I cortei in maschera e i carri allegorici, che percorrono le stradine del centro storico di Bosa nelle giornate del carnevale, richiamano ogni anno centinaia di turisti provenienti da ogni parte dell’Isola. I momenti più suggestivi sono quelli del così detto “Gioggia Laldaggiolu” con le maschere tradizionali che vanno alla ricerca de sa palte e cantare, ossia della ricompensa per i canti eseguiti in giro per la città.
Senza dubbio le maschere che più piacciono ai turisti e ai Bosani stessi sono S’ Attittidu e Giolzi. Nella mattinata del Martedì Grasso, dedicata alla sfilata di S’Attittidu, i visitatori hanno l’impressione di assistere alla rappresentazione di una tragedia: le maschere sono quelle di vedove in lutto che chiedono ai passanti, tra pianti e urla di disperazione, “unu ticchirigheddu” cioè un goccio di latte per alimentare i propri figli, rappresentati da bambolotti tenuti in braccio ed esibiti. Queste scene rappresentano allegoricamente un lamento per il carnevale che ormai si sta concludendo. Non mancano in modo satirico i riferimenti sessuali. La maschera è rappresentata da un uomo o da una donna vestiti da vedove. Si indossano abiti tipicamente femminili: sa camiggia, una camicia, sa unnedda, la gonna e sa giacchedda, una giacca; la testa è coperta da su muccaloru, un fazzoletto e s’ishallu, lo scialle o un velo che nasconde in parte anche il volto annerito col sughero bruciato o lucido per scarpe.

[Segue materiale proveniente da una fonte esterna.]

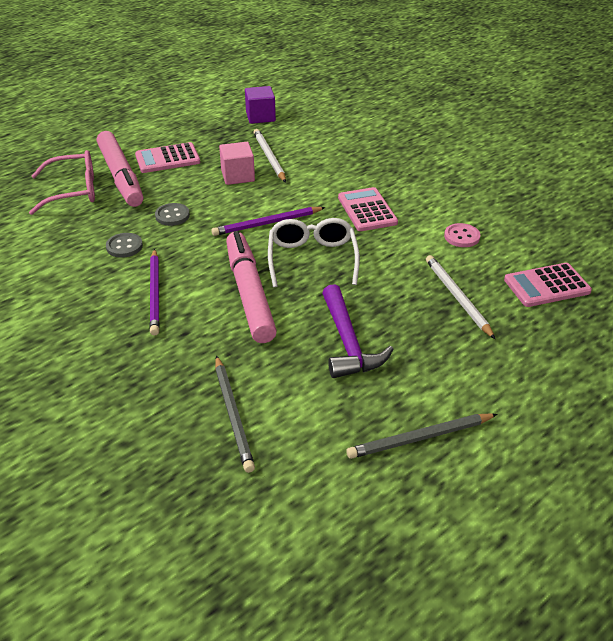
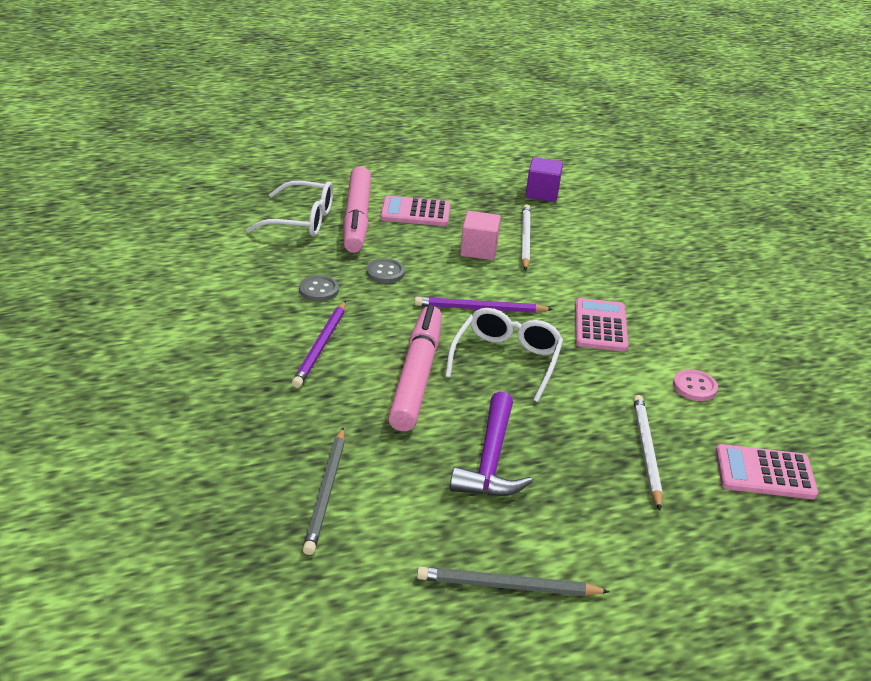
camera: 20 degrees right, 5 degrees down
pink glasses [29,150,95,215] -> white glasses [246,181,333,237]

Calata la sera, tolti gli abiti neri del lutto, donne, uomini e bambini si vestono con delle lenzuola bianche che coprono anche il capo; alcuni portano delle colorate lanterne di carta, dentro alle quali è presente una candela. Vanno a cercare Giolzi, simbolo anch’esso del Carnevale che muore, ma che per loro è rappresentato da una ragazza attorno alla quale si stringono gridando “Giolzi, Giolzi!”, "Ciappadu, ciappadu!”. A tarda notte, dopo che tutti si sono divertiti, ci si riunisce nella piazza principale di Bosa, Piazza IV Novembre, per osservare grandi pupazzi di paglia che bruciano, simbolo del carnevale ormai concluso.
Una tradizione, quella del Carrasegare 'osincu, che non lascia fuori nessuno, non ammette distinzioni tra attori e spettatori, adulti e bambini, cittadini e forestieri, le vie della città risuonano di voci, canti e feste trasmettendo un’energia particolarmente travolgente che, di generazione in generazione, ancora coinvolge con passione e segna.
Sono trascorsi già due anni da quando le restrizioni legate al Covid non hanno consentito di prendere parte ed assistere, come di consueto, a queste singolari manifestazioni che tuttavia rimangono profondamente radicate nel costume dei cittadini bosani. Anche quest’anno, dunque, lo spirito che da decenni anima molte delle maschere tradizionali del carnevale bosano rimarrà sopito ma solo momentaneamente in attesa di essere risvegliato con rinnovato vigore.